* [ROWS]:
====

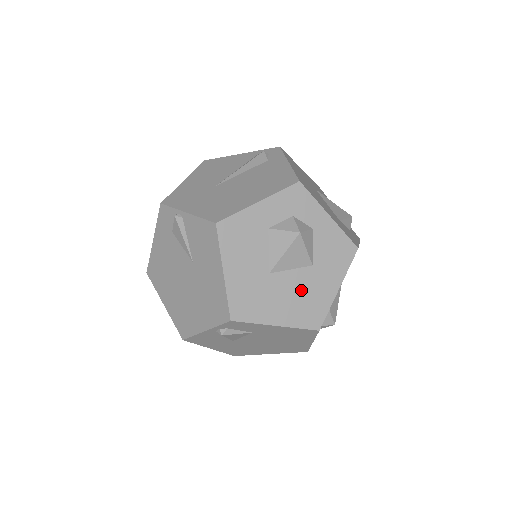
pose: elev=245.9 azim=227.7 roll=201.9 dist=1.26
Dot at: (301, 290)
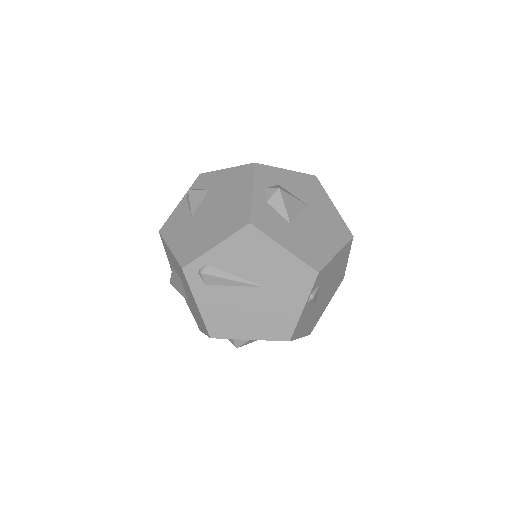
Dot at: occluded
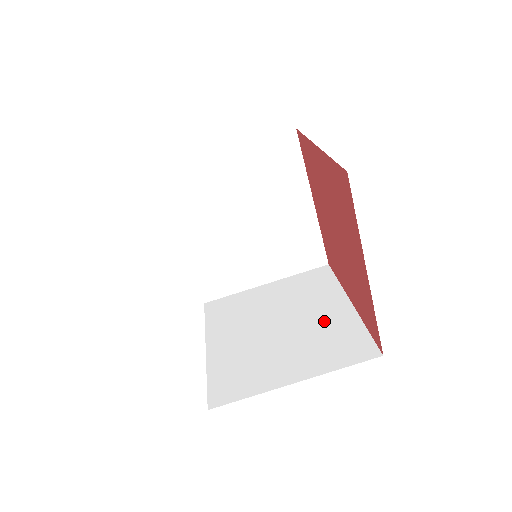
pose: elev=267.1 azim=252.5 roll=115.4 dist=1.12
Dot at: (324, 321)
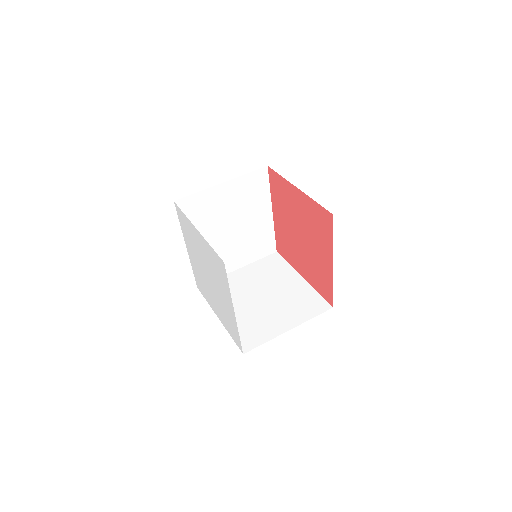
Dot at: occluded
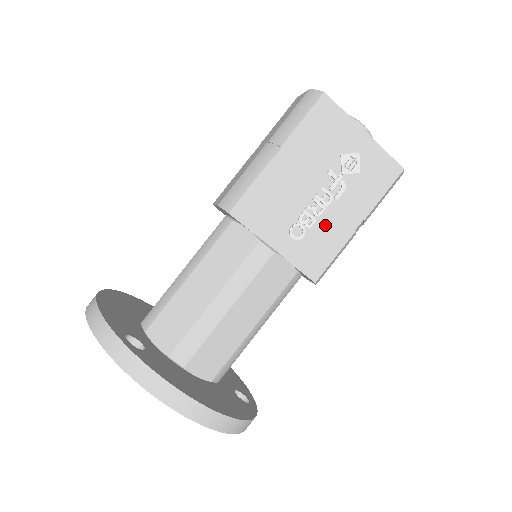
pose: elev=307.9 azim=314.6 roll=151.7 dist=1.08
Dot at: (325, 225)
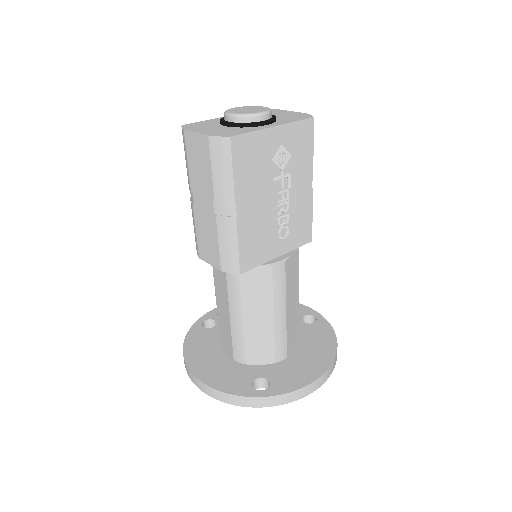
Dot at: (295, 209)
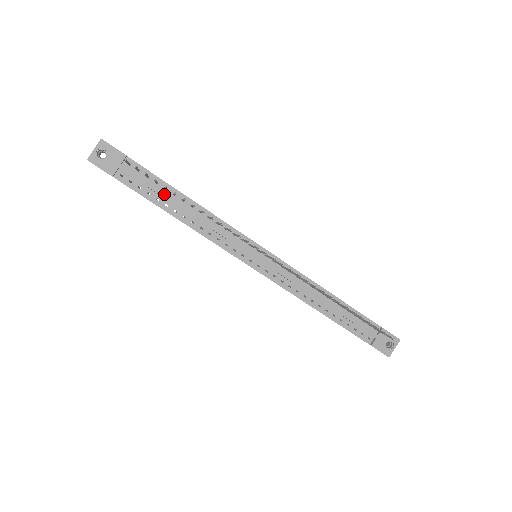
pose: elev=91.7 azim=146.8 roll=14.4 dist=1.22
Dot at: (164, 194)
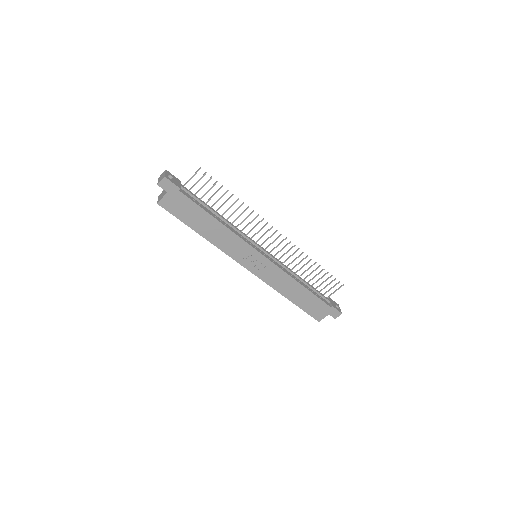
Dot at: (207, 205)
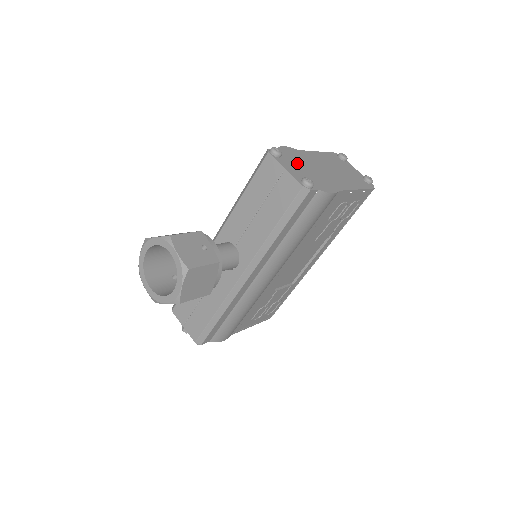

====

* [WHAT YOU ARE ASKED TO DO]: Update the rows above, replacing each "pose" with "camera" and leaving every other part unchanged. Omit the pictures from your answer.

* [CORRECT RESPONSE]:
camera: elev=245.9 azim=227.7 roll=201.9 dist=1.26
Dot at: (301, 290)
Dot at: occluded
camera: elev=267.1 azim=252.5 roll=115.4 dist=1.12
Dot at: (324, 321)
Dot at: occluded
camera: elev=307.9 azim=314.6 roll=151.7 dist=1.08
Dot at: (325, 225)
Dot at: (295, 209)
camera: elev=91.7 azim=146.8 roll=14.4 dist=1.22
Dot at: (164, 194)
Dot at: (207, 205)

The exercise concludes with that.